Все потуги Хрущева сводились к тому, чтобы разрешить экономические проблемы и накормить людей, чудесным образом повысив сбор зерна на гектаре угодий – пшеницы, лучше кукурузы, а можно и гороха, – а также производство молока, мяса и так далее. В конечном итоге эти потуги закончились ничем. СССР увяз в позиции импортера сельскохозяйственной продукции вплоть до эпохи «ножек Буша».
Если за начало новой мировой эпохи принять середину 1960-х гг., то следует признать, что СССР вошел в нее вовсе не в том виде, который ему придала тоталитарная диктатура Сталина. Диктатура Сталина очевидно была типично российским ужасом, но она была похожей больше всего на деспотизм Ивана Грозного и как таковая все же выпадала из нормального хода событий. Со смертью вождя-тирана наступила пора серьезных изменений, позволяющих называть коммунистический режим во вторую половину его существования посттоталитарным.
В самом начале критики власти писатель Дудинцев в романе «Не хлебом единым» будто выдвинул критерий: не хлеб сам по себе нам нужен, а что-то более высокое, чем насыщение желудка, – «действительно человеческие» условия жизнедеятельности. Именно этого не принял режим, пытаясь удовлетворить невыразительную тоску рядового человека продвижением кукурузы к Полярному кругу, поднятой целиной и кольцами дешевой колбасы. В конце эры «развитого социализма» один шахтер, обласканнный властью, сказал известную фразу о том, что все выучили бы украинский язык, если бы благодаря этому появилась колбаса. Эта фраза как признак бездуховности не сходила со страниц прессы. Позднейшие демократы иронично вспоминали колбасу «по два двадцать» как единственный лозунг коммунистической реакции. В иронии по поводу «хлеба единого» слышатся отзвуки первых лет кризиса коммунистической идеологии: вы не дали нам хлеба, но не в том дело, – мы добровольно голодали в годы войны; вы не дали нам обещанную духовную еду, а ее ничем не заменить.

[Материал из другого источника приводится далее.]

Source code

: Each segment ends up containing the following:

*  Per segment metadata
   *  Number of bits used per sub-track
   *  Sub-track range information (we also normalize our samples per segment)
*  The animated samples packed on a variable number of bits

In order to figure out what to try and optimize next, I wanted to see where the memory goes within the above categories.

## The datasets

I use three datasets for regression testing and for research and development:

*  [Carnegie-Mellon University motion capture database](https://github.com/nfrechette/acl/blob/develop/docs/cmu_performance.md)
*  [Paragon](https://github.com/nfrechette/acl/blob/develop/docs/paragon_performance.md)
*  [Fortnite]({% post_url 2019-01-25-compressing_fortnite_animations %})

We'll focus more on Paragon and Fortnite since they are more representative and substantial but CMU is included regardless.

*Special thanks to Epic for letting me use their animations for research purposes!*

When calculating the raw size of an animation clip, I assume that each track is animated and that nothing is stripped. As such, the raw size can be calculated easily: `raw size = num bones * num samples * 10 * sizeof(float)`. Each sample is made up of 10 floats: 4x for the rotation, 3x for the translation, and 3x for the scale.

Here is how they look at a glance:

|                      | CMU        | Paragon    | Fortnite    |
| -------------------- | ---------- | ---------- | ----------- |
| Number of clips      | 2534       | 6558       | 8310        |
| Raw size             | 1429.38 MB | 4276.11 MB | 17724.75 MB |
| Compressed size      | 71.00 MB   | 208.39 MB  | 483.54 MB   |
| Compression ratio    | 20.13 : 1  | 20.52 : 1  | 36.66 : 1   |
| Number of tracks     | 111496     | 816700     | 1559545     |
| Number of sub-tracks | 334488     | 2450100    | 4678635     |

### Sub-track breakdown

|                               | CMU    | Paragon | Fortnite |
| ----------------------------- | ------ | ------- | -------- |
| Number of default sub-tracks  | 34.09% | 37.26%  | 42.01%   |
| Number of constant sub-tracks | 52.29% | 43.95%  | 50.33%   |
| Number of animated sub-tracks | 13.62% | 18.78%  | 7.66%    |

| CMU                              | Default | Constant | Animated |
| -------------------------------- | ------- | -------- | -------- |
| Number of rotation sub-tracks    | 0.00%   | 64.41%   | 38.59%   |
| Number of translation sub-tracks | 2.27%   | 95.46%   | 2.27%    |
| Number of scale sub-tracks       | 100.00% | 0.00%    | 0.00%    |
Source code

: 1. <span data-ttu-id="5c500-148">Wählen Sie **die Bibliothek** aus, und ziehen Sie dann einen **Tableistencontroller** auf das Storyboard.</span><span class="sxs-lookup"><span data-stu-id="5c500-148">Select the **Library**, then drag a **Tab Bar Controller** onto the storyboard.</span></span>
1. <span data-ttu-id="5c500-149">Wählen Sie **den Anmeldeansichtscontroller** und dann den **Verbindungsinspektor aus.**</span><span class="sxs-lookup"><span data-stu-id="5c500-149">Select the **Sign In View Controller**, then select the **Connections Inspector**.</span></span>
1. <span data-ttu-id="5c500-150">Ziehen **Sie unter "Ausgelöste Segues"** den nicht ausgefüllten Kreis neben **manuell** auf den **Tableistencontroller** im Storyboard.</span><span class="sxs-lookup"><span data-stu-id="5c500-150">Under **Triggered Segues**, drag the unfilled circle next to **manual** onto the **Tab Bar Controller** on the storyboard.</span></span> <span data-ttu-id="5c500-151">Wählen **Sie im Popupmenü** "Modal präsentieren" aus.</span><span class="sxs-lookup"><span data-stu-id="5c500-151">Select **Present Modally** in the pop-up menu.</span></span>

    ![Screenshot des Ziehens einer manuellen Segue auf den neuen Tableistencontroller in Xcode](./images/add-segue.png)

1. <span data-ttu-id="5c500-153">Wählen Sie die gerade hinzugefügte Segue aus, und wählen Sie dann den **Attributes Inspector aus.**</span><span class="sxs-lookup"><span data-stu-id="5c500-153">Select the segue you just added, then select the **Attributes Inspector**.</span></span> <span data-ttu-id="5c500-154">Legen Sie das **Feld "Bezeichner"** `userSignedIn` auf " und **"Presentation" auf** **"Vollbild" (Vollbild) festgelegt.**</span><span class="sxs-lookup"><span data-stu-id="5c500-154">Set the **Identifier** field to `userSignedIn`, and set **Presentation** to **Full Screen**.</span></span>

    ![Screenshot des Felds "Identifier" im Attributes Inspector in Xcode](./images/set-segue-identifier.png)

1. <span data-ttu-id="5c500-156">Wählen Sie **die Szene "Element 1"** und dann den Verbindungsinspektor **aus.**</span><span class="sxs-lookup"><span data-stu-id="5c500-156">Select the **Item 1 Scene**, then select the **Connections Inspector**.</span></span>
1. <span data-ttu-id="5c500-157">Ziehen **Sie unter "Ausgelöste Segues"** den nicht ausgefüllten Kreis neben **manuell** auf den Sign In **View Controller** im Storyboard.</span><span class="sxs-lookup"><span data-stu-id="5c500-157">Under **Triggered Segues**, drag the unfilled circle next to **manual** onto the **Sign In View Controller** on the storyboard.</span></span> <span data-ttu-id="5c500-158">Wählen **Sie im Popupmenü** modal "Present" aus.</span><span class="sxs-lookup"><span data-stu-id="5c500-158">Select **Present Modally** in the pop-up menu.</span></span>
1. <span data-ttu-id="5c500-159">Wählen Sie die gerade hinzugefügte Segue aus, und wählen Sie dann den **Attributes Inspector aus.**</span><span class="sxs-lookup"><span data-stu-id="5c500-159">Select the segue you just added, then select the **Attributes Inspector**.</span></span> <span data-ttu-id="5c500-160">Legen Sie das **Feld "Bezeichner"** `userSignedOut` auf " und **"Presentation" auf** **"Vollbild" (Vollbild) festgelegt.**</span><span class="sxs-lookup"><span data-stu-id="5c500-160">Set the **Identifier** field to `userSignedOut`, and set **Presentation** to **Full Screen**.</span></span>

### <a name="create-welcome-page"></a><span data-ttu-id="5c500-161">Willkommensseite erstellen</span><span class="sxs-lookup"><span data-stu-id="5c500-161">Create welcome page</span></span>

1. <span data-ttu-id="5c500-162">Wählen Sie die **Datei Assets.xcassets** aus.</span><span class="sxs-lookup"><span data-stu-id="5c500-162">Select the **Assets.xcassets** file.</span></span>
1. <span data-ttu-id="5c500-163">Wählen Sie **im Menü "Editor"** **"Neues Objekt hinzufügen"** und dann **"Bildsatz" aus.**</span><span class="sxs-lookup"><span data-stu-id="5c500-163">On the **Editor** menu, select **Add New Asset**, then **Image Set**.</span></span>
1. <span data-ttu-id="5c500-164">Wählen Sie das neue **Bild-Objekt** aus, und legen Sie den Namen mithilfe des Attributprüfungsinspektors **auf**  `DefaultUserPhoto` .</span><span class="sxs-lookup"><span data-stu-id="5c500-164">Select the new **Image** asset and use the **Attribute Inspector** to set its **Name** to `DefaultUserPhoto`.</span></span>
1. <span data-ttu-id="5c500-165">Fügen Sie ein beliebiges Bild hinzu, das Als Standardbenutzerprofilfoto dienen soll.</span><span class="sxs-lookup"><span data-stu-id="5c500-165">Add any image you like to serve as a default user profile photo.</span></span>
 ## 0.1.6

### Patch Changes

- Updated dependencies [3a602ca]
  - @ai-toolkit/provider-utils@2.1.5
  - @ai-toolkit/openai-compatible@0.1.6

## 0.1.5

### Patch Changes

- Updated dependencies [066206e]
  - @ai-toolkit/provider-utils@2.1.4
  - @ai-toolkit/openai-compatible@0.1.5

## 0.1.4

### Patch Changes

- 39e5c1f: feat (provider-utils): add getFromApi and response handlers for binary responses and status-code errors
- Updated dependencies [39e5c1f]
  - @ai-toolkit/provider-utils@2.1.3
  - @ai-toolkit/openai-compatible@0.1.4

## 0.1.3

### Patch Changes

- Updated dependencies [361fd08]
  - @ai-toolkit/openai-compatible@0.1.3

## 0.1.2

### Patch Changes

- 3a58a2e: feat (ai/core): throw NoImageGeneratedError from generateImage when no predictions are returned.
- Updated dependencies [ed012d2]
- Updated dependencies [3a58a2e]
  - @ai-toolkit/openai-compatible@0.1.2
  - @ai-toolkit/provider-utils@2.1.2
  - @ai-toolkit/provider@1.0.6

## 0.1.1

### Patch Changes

Обезлюдела зона, вышли на пенсию или перешли на другую работу скромные труженики политического сыска. Но элиты советского народа не вдохновлялись тем, что больше не ожидают перед рассветом стука в дверь людей в форме. Стремление понять, что с нами происходило, было сильнейшим фактором политической и духовной активности младших поколений. Призраки зоны никогда не покидали наших домов, и такие поэты, как Александр Галич, воспроизводили бытовые детали жизни зэков настолько точно, будто они сами пережили эту эпоху от Соловков Дзержинского до поздних сталинских лагерей.
Расширение политического горизонта выглядело как расширение круга жертв вплоть до включения в него всех врагов красного режима. Незаметно изменялась система координат, от которой отсчитывались преступления «советской власти». Оценки становились все радикальнее. В свете разоблачений преступности и бездарности режима некритическая преданность «партии Ленина – Сталина» обернулась наибольшим унижением человеческого достоинства для всех участников и жертв событий. Поэтому Сталин навсегда остался тем «скелетом в шкафу», который порождал внутренние кризисы в советском доме. Недаром духовное освобождение («покаяние») в фильме Тенгиза Абуладзе выглядело как выкапывание этого скелета.
Если правда о терроре должна была объяснить, какими ценностями надо пожертвовать, чтобы оправдать жертвенность и страдание, то война была именно тем опытом, который поддерживал наше человеческое достоинство. Не случайно автору известной песни «День Победы» мерещился, как пропахший порохом, мужчина с сединою на висках и со слезами на глазах: высокий образ достойного человека – Отца – поднимал каждого в его собственных глазах, потому что действительно напоминал о его невымышленном подвиге.
Самое сильное произведение Солженицына – «Архипелаг ГУЛАГ» – воссоздает детали «нижнего мира», описывая его как «путешествие» от ареста через тюрьму и лагерь к спецпоселению. Эту духовную одиссею проходили все мыслящие советские люди. Память о Большом терроре была такой навязчивой, что иногда мешала сосредоточиться на реальных сегодняшних и завтрашних проблемах.
Каждый советский гражданин хоть немного чувствовал себя тем величественным солдатом, который стоит в каменной плащ-палатке в Берлине, в Трептов-парке, со спасенным ребенком на руках. На этом, собственно, держались человеческое самоуважение, невзирая ни на что, что нас угнетало.